Can we close this issue due to the SPM work?
The reported issue isn't solved by the spm removal related work. This bug suggests that when we fail to perform operations (like deletion of the source image in that case) we may decide to retry to perform as the operation might succeed later on. changing the header accordingly.
just to clarify - my comment isn't referring on how the retrying mechanism will be implemented (there are multiple options for that), AFAIK the existing support today is for unlimited number of retries only. as part of the spm removal work (as many flows are being rewritten to use the CoCo framewark) we'll take into consideration the retries issue.
Target release should be placed once a package build is known to fix a issue. Since this bug is not modified, the target version has been reset.
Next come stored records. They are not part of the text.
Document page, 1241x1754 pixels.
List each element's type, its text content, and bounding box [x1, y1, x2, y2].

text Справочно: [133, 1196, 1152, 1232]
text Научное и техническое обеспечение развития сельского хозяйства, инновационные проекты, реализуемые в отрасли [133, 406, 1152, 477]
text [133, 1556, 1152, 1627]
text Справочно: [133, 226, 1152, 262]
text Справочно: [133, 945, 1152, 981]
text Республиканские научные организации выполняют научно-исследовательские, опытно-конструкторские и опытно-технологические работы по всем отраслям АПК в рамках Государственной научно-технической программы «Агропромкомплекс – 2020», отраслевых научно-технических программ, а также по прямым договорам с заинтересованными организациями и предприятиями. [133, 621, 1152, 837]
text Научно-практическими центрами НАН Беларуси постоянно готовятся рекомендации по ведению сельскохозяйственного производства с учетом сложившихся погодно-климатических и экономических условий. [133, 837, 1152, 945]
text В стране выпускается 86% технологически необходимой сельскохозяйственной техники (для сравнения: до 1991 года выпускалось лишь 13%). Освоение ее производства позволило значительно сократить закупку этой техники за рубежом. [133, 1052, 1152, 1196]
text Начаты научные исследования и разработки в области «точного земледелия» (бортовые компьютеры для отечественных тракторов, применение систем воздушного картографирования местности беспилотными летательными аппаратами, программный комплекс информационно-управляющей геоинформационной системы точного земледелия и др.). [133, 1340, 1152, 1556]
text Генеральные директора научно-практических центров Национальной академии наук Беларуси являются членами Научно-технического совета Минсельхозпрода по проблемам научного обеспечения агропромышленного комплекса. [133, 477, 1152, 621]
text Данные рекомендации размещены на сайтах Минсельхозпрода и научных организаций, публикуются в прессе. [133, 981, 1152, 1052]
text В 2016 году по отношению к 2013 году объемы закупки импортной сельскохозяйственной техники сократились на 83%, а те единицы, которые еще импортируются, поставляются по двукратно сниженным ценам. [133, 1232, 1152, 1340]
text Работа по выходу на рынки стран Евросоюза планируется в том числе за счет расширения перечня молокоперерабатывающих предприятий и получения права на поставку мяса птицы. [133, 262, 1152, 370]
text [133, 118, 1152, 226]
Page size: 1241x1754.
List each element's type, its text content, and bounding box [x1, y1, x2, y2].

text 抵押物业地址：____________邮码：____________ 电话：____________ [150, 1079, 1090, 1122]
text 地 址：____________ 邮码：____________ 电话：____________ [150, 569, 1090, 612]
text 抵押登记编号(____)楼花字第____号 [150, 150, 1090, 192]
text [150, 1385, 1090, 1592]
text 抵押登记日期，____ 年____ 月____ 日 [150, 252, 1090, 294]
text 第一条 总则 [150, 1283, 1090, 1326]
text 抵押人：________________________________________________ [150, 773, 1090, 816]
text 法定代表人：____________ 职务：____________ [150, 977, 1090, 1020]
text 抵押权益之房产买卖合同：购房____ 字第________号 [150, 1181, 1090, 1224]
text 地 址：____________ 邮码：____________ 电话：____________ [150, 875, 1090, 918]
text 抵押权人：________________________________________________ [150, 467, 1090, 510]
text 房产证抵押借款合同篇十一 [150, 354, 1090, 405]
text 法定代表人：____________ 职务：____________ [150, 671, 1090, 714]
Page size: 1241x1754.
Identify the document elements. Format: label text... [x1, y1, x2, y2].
Please use target milestone to plan a fix for a oVirt release.
Moving from 4.0 alpha to 4.0 beta since 4.0 alpha has been already released and bug is not ON_QA.
oVirt 4.0 beta has been released, moving to RC milestone.
Could have been resolved with the HSM changes, please test.
Tested with the following code: ----------------------------------------------- ovirt-engine-4.1.1-0.1.el7.noarch rhevm-4.1.1-0.1.el7.noarch vdsm-4.19.5-1.el7ev.x86_64 Verified with the following scenario: ---------------------------------------------- Steps to Reproduce: 1. move a disk from a storage domain to another 2. Stop the vdsm when the copy (successfully) ended (but before the deleteImage command) The remnants of the image are successfully clean up when the vdsm comes up again after recovery (fencing) Moving to VERIFIED!